Sally Cullen Brophy was a Broadway and television actress and college theatre arts professor.

Early years

Brophy was the daughter of Mr. and Mrs. Frank Cullen Brophy. Her father was a rancher, Brophy was born in Phoenix, Arizona, and was one of seven children. She was active in dramatics at Sacred Heart Convent in Menlo Park, California and attended College of New Rochelle. Additional experience came from her work as a summer apprentice at Westport, Connecticut's Theatre Guild. She studied at the Royal Academy of Arts in London, and then pursued a career on Broadway.

Stage

Brophy acted in the Phoenix Little Theatre. She worked in Private Lives with Tallulah Bankhead. In 1951 she was an understudy in Second Threshold. In 1954–1955, she starred as the grown-up "Wendy" in Peter Pan.

Television

Brophy starred as Julie Fielding in Follow Your Heart on NBC-TV in 1953. In 1954, she guest starred on an episode of the CBS crime drama, The Public Defender, starring Reed Hadley and in the episode of Medic entitled "I Climb the Stairs". The next year, she appeared in the debut episode of Code 3 and in the episodes "In Nebraska" and "The Long Road to Tucson" in the roles of Lucy Miller and Sister Michael, respectively, of NBC's western anthology television series Frontier.
Her other television appearances included the Rod Cameron syndicated series State Trooper and in the Frank Lovejoy 1957–1958 NBC detective series, Meet McGraw.
In 1958, she portrayed Annie O'Connell, co-starring in the NBC western series Buckskin, a summer replacement series for The Ford Show, Starring Tennessee Ernie Ford.
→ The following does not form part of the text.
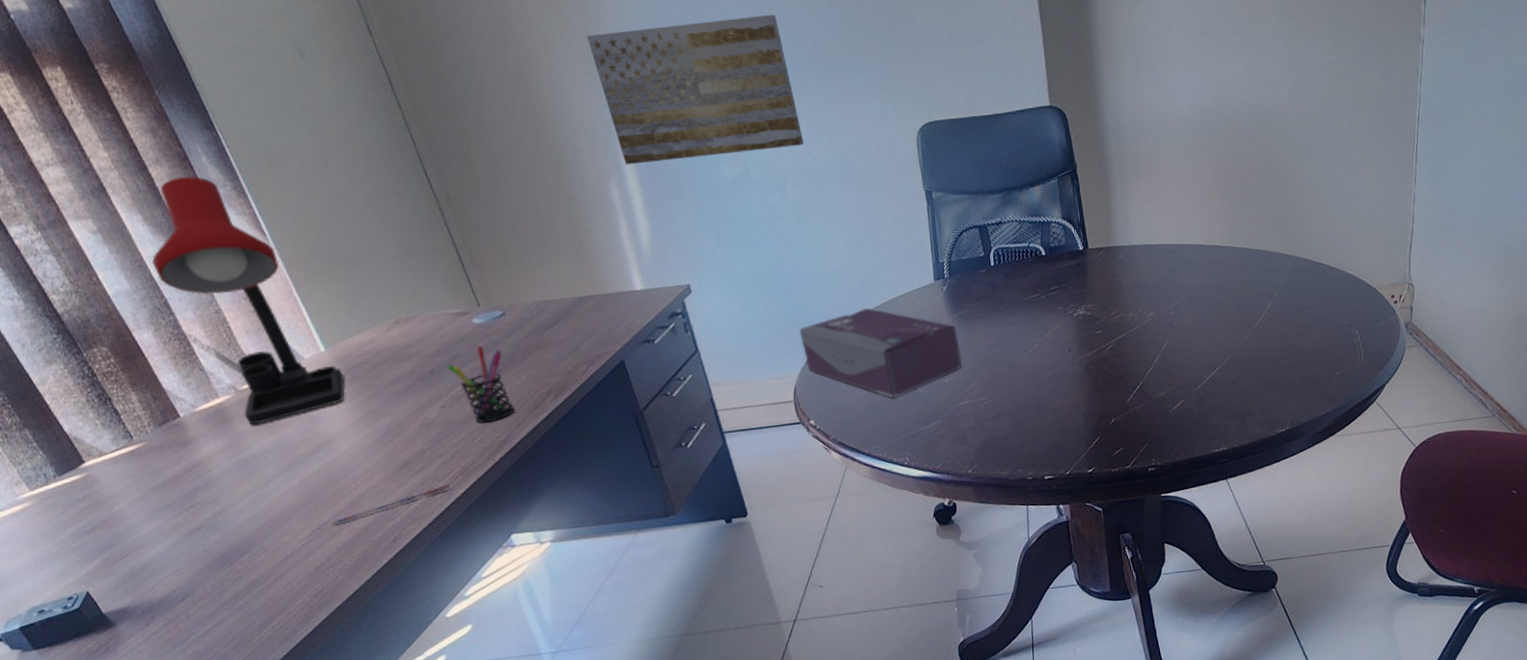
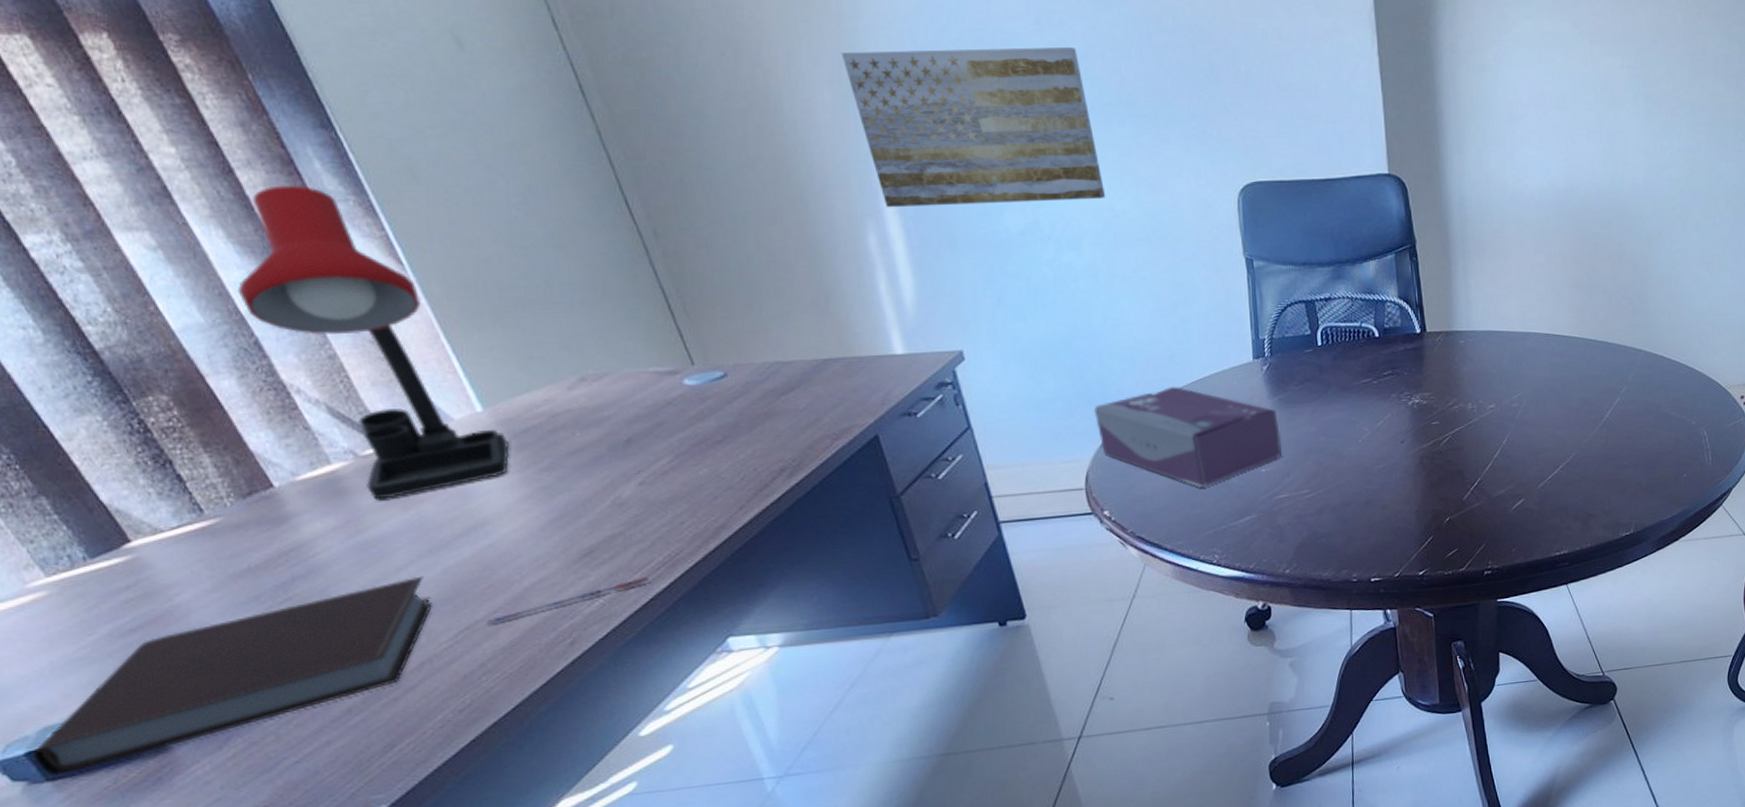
notebook: none [23,486,293,646] -> present [31,576,433,776]
pen holder: present [447,346,515,424] -> none [648,413,737,506]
Brophy played widow Annie O'Connell, who ran a boarding house in the fictitious "Old West" town of Buckskin, Montana. The other stars were Tom Nolan, as Annie's ten-year-old son Jody, who was the narrator, and Mike Road, as Marshal Tom Sellers. Buckskin ran for thirty-nine episodes from 1958 to 1959. Brophy and Nolan also appeared together in the March 5, 1959, episode of The Ford Show.
After Buckskin, Brophy had several additional guest roles, her last having been in 1965 on Richard Crenna's CBS drama, Slattery's People.

Family

In 1961, Brophy married George Goodman, an investment manager and financial reporter, who later became a best-selling author and TV personality under the pseudonym of "Adam Smith"; he survived her. The couple had two children. When Brophy retired from acting, the couple moved to Princeton, New Jersey.

Teaching career

Brophy joined the faculty of Rider University in nearby Lawrenceville, where she taught theater arts. She also directed student productions at Princeton University.

Death

She died in Princeton, New Jersey at the age of seventy-eight of non-Hodgkin's lymphoma.